# [FOLGENDES BEARBEITEN]
• a. Geben Sie aus dem Textauszug zu den Ausbildungsplätzen in Bayern den Abschnitt wortgetreu aus, beginnend bei "Er sei sehr" und endend bei "die Berufsausbildung einsteigen.".
• b. Wie viele neu abgeschlossene Ausbildungsverträge hatten die bayerischen IHKs laut dem Textauszug zu den Ausbildungsplätzen bis Ende März 2007 registriert?

# [TEXTAUSZUG]
____

Ausbildungsplätze um über acht Prozent gestiegen

München, 03.04.2007 (BIHK)  Die Unternehmen aus Industrie, Handel und Dienstleistung in Bayern haben seit Jahresbeginn die Zahl der Ausbildungsplätze weiter ausgebaut. Bis Ende März 2007 wurden bei den bayerischen IHKs bereits 13.095 neu abgeschlossene Ausbildungsverträge registriert. Das ist eine Steigerung von 8,1 Prozent gegenüber dem ohnehin schon guten Quartalsergebnis des Vorjahres von plus 7,4 Prozent. „Diese positive Entwicklung zeigt sehr deutlich, dass die Ausbildungsbereitschaft der Betriebe sogar noch weit stärker ist als der wirtschaftliche Aufschwung“, so Reinhard Dörfler, Hauptgeschäftsführer des Bayerischen Industrie- und Handelskammertages, BIHK. Wer dagegen angesichts dieser nachprüfbaren Fakten behaupte, es gäbe keine Steigerung der Ausbildungsplätze und der Aufschwung gehe an den Bewerbern vorbei, selbst aber nicht im Geringsten für mehr Ausbildungsplätze sorge, gebärde sich nicht nur demagogisch, sondern verbreite gezielt die Unwahrheit. „Ganz bewusst benutzt der DGB nach wie vor die unvollständigen Statistiken der Arbeitsagentur, die nicht einmal mehr die Hälfte des Marktes abbilden, um eigene ideologische Ziele umzusetzen“, kritisiert Dörfler.

 

Er sei sehr zuversichtlich, dass die bayerische Wirtschaft ihr Versprechen, jedem ausbildungswilligen und -fähigen jungen Menschen einen Ausbildungsplatz anzubieten, auch in diesem Jahr wieder einlösen werde. Die bayerischen IHKs wollen in den kommenden Monaten vor allem mit Überzeugungsarbeit, Beratungen und Firmenbesuchen dafür sorgen, dass noch mehr Unternehmen in die Berufsausbildung einsteigen.

____

# [VERFÜGBARE DATEN]
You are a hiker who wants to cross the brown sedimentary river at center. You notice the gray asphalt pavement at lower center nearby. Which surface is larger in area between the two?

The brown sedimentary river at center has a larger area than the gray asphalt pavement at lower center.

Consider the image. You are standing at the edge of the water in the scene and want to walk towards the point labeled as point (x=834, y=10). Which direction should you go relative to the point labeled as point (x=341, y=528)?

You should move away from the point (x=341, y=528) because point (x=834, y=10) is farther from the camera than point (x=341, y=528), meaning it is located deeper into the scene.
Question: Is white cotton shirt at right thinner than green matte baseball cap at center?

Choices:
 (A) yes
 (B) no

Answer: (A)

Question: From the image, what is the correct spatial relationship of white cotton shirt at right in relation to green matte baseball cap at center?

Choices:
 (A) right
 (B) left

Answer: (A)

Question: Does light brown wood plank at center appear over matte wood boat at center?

____

# [SCHRIFTLICHE ANTWORTEN]
• a.
Er sei sehr zuversichtlich, dass die bayerische Wirtschaft ihr Versprechen, jedem ausbildungswilligen und -fähigen jungen Menschen einen Ausbildungsplatz anzubieten, auch in diesem Jahr wieder einlösen werde. Die bayerischen IHKs wollen in den kommenden Monaten vor allem mit Überzeugungsarbeit, Beratungen und Firmenbesuchen dafür sorgen, dass noch mehr Unternehmen in die Berufsausbildung einsteigen.

• b. 13.095 neu abgeschlossene Ausbildungsverträge.